Für CCI gilt genau das Gleiche. Je nach Schwere ist Sex ein Thema oder eben nicht. Möglich sind lange Durststrecken gefolgt von sehr aktiven Phasen. Wenn die Symptome allerdings ein gewisses Ausmaß erreichen, wird Sex für beide Partner verständlicherweise zu einem unwichtigen Gut. An erster Stelle steht dann eher der Wunsch nach besseren Zeiten und danach, dass es dem betroffenen Partner besser geht. Genau diese Konstellation greift mein Text natürlich nicht auf, sondern, wie in letzter Zeit üblich, die leuchtende Seite der Medaille.
(Foto: tofroscom, jessica ticozzelli, anna shvets, cottonbro, cottonbro – pexels.com)
Heike Klotz
Liebe Christin, Dein Artikel ist wieder mal sehr erfrischend und toll geschrieben.
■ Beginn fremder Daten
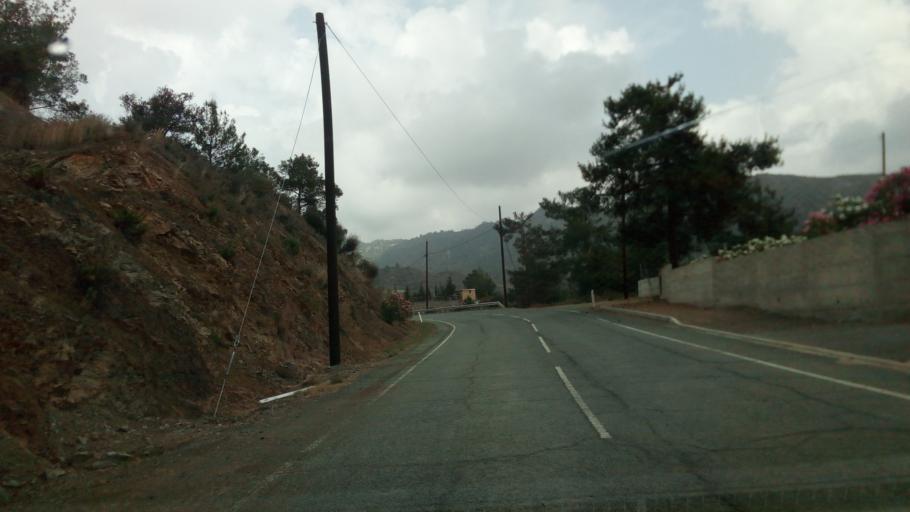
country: CY
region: Limassol
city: Parekklisha
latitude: 34.8652
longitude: 33.1873
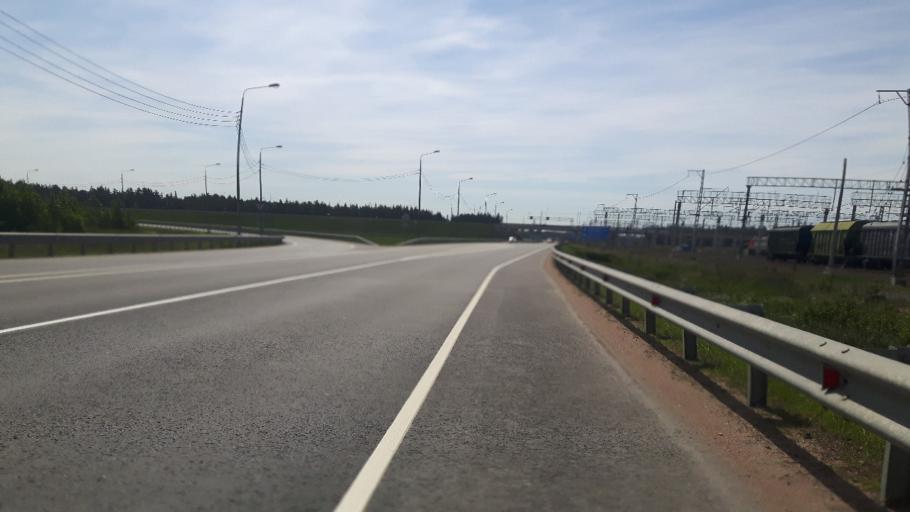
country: RU
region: Leningrad
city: Vistino
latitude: 59.6656
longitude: 28.4339
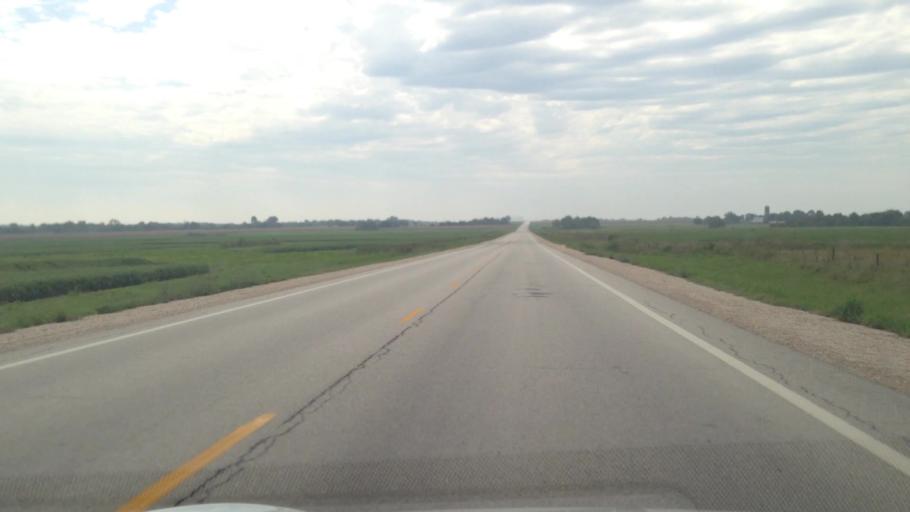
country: US
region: Kansas
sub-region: Anderson County
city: Garnett
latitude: 38.0779
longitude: -95.1694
Ich weiß noch, wie wir das erste Mal wieder Sex hatten. Ich lag da wie ein Brett „bloß nicht bewegen“. Ich erzählte es meinen Freunden und wir haben Tränen gelacht. Mein Mann hat große Angst und traut sich nicht mehr richtig. Was ich verstehe, da es beim letzten Mal etwas zu viel war und es mir sehr schlecht danach ging. Ich musste ihn erstmal wieder aufbauen. Aber wir haben teilweise mehr Intimität als gesunde Paare, denn die Liebe und der oft damit verbundene Sex hat sehr viele Facetten. Liebe Grüße Heike
christin
Vielen Dank für deinen offenen und ehrlichen Kommentar! Mir gefällt besonders, dass er eine der positiven Seiten unserer Erkrankung herausstellt. Diese besondere Form der gegenseitigen Achtsamkeit kann wirklich sehr schön und auch erotisch sein. Klasse Input!